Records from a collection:

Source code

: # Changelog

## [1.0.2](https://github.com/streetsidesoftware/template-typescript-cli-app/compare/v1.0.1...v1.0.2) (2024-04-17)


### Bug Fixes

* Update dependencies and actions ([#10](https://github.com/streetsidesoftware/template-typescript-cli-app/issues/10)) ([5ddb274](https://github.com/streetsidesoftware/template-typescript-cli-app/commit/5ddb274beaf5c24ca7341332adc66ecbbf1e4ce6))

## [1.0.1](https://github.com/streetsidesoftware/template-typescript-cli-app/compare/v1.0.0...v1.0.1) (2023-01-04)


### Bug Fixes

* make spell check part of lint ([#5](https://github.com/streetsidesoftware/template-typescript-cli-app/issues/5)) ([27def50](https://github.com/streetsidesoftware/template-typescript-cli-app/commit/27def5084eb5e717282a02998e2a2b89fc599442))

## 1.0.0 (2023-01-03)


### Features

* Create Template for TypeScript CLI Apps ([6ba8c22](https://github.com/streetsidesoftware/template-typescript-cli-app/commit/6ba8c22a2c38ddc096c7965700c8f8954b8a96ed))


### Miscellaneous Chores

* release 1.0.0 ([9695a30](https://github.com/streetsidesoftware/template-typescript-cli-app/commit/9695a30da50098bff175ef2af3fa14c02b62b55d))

> **Instructions for the task**
Having read the entries, output all of them verbatim.

> **Response**
Source code

: # Changelog

## [1.0.2](https://github.com/streetsidesoftware/template-typescript-cli-app/compare/v1.0.1...v1.0.2) (2024-04-17)


### Bug Fixes

* Update dependencies and actions ([#10](https://github.com/streetsidesoftware/template-typescript-cli-app/issues/10)) ([5ddb274](https://github.com/streetsidesoftware/template-typescript-cli-app/commit/5ddb274beaf5c24ca7341332adc66ecbbf1e4ce6))

## [1.0.1](https://github.com/streetsidesoftware/template-typescript-cli-app/compare/v1.0.0...v1.0.1) (2023-01-04)


### Bug Fixes

* make spell check part of lint ([#5](https://github.com/streetsidesoftware/template-typescript-cli-app/issues/5)) ([27def50](https://github.com/streetsidesoftware/template-typescript-cli-app/commit/27def5084eb5e717282a02998e2a2b89fc599442))

## 1.0.0 (2023-01-03)


### Features

* Create Template for TypeScript CLI Apps ([6ba8c22](https://github.com/streetsidesoftware/template-typescript-cli-app/commit/6ba8c22a2c38ddc096c7965700c8f8954b8a96ed))


### Miscellaneous Chores

* release 1.0.0 ([9695a30](https://github.com/streetsidesoftware/template-typescript-cli-app/commit/9695a30da50098bff175ef2af3fa14c02b62b55d))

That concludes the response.